▶ TASK DIRECTIONS
Drop all images and give the records again exactly.

▶ Collection entries
+ + + + +

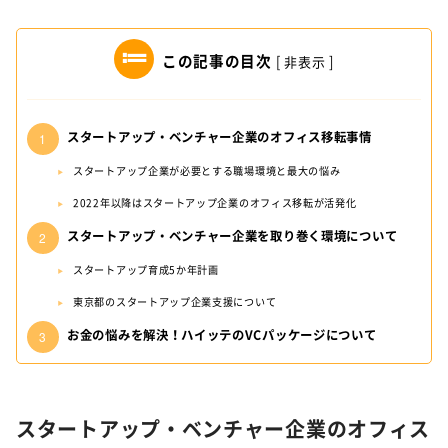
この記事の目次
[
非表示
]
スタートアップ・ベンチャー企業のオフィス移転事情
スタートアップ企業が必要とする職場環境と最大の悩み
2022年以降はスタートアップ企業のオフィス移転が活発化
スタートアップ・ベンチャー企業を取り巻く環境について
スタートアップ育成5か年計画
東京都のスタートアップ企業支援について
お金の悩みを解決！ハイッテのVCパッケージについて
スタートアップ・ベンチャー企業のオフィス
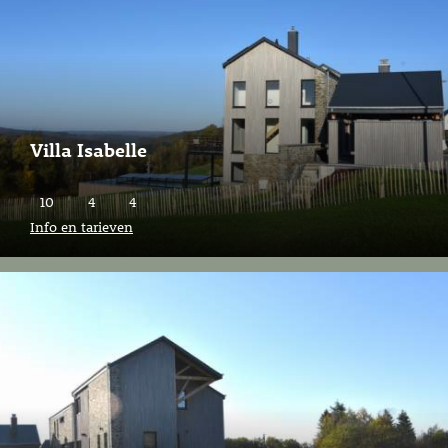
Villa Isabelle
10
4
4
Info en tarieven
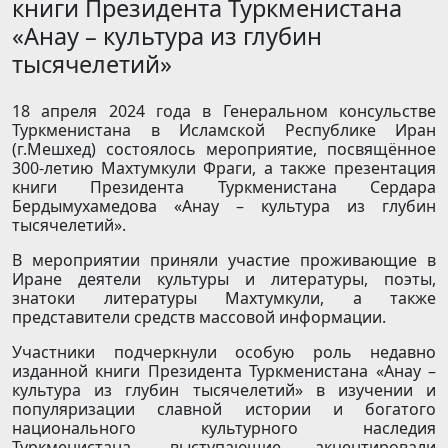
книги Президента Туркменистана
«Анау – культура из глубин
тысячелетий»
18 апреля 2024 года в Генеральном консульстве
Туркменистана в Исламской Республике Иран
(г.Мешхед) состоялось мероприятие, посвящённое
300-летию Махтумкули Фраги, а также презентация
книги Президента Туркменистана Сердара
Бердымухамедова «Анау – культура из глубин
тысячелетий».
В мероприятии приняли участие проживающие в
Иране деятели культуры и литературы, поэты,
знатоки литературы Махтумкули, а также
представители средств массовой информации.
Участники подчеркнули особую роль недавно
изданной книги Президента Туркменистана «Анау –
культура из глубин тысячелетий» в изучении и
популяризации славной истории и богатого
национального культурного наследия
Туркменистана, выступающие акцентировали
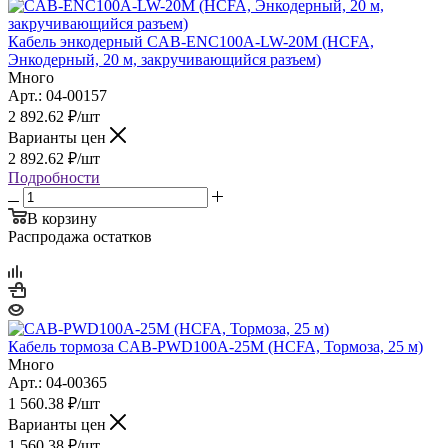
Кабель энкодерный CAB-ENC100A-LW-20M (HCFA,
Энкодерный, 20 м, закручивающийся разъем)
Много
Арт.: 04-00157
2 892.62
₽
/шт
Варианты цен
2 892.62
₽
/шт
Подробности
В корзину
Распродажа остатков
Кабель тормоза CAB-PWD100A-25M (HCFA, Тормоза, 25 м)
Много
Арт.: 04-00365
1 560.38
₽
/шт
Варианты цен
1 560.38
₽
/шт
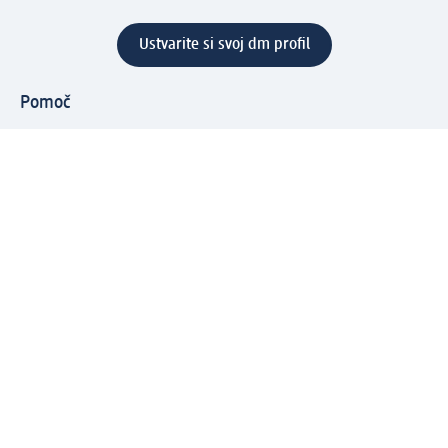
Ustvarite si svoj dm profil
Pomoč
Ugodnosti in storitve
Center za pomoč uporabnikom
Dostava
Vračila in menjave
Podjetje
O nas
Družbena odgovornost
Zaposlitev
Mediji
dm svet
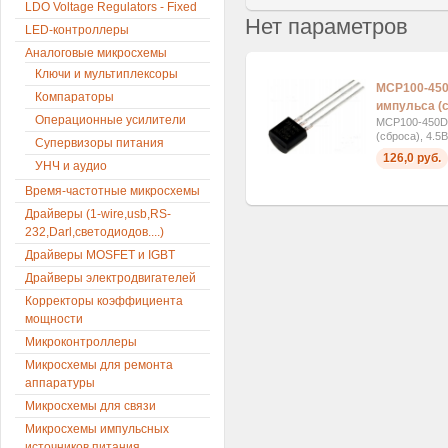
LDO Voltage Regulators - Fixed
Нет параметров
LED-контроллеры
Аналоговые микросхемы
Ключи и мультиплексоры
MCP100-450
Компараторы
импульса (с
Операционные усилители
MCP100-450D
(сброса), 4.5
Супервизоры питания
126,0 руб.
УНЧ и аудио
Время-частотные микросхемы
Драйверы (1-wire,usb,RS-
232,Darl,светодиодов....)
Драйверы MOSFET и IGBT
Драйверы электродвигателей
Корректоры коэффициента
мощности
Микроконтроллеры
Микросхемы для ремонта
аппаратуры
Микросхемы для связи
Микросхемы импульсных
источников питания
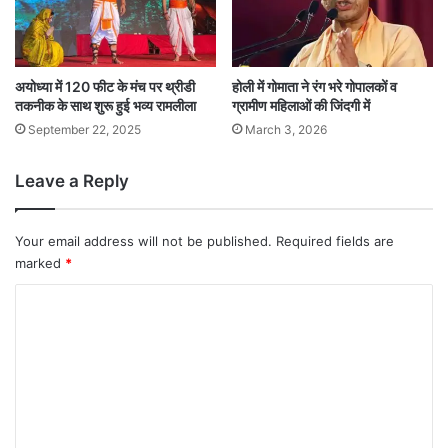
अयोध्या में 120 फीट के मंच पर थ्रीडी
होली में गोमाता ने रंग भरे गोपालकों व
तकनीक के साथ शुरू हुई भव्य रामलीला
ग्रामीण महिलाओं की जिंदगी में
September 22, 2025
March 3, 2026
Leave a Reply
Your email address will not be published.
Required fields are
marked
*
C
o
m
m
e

+ + + + +

▶ ANSWER TO THIS TASK
この記事の目次
[
非表示
]
スタートアップ・ベンチャー企業のオフィス移転事情
スタートアップ企業が必要とする職場環境と最大の悩み
2022年以降はスタートアップ企業のオフィス移転が活発化
スタートアップ・ベンチャー企業を取り巻く環境について
スタートアップ育成5か年計画
東京都のスタートアップ企業支援について
お金の悩みを解決！ハイッテのVCパッケージについて
スタートアップ・ベンチャー企業のオフィス
Villa Isabelle
10
4
4
Info en tarieven
книги Президента Туркменистана
«Анау – культура из глубин
тысячелетий»
18 апреля 2024 года в Генеральном консульстве
Туркменистана в Исламской Республике Иран
(г.Мешхед) состоялось мероприятие, посвящённое
300-летию Махтумкули Фраги, а также презентация
книги Президента Туркменистана Сердара
Бердымухамедова «Анау – культура из глубин
тысячелетий».
В мероприятии приняли участие проживающие в
Иране деятели культуры и литературы, поэты,
знатоки литературы Махтумкули, а также
представители средств массовой информации.
Участники подчеркнули особую роль недавно
изданной книги Президента Туркменистана «Анау –
культура из глубин тысячелетий» в изучении и
популяризации славной истории и богатого
национального культурного наследия
Туркменистана, выступающие акцентировали
Кабель энкодерный CAB-ENC100A-LW-20M (HCFA,
Энкодерный, 20 м, закручивающийся разъем)
Много
Арт.: 04-00157
2 892.62
₽
/шт
Варианты цен
2 892.62
₽
/шт
Подробности
В корзину
Распродажа остатков
Кабель тормоза CAB-PWD100A-25M (HCFA, Тормоза, 25 м)
Много
Арт.: 04-00365
1 560.38
₽
/шт
Варианты цен
1 560.38
₽
/шт
Ustvarite si svoj dm profil
Pomoč
Ugodnosti in storitve
Center za pomoč uporabnikom
Dostava
Vračila in menjave
Podjetje
O nas
Družbena odgovornost
Zaposlitev
Mediji
dm svet
LDO Voltage Regulators - Fixed
Нет параметров
LED-контроллеры
Аналоговые микросхемы
Ключи и мультиплексоры
MCP100-450
Компараторы
импульса (с
Операционные усилители
MCP100-450D
(сброса), 4.5
Супервизоры питания
126,0 руб.
УНЧ и аудио
Время-частотные микросхемы
Драйверы (1-wire,usb,RS-
232,Darl,светодиодов....)
Драйверы MOSFET и IGBT
Драйверы электродвигателей
Корректоры коэффициента
мощности
Микроконтроллеры
Микросхемы для ремонта
аппаратуры
Микросхемы для связи
Микросхемы импульсных
источников питания
अयोध्या में 120 फीट के मंच पर थ्रीडी
होली में गोमाता ने रंग भरे गोपालकों व
तकनीक के साथ शुरू हुई भव्य रामलीला
ग्रामीण महिलाओं की जिंदगी में
September 22, 2025
March 3, 2026
Leave a Reply
Your email address will not be published.
Required fields are
marked
*
C
o
m
m
e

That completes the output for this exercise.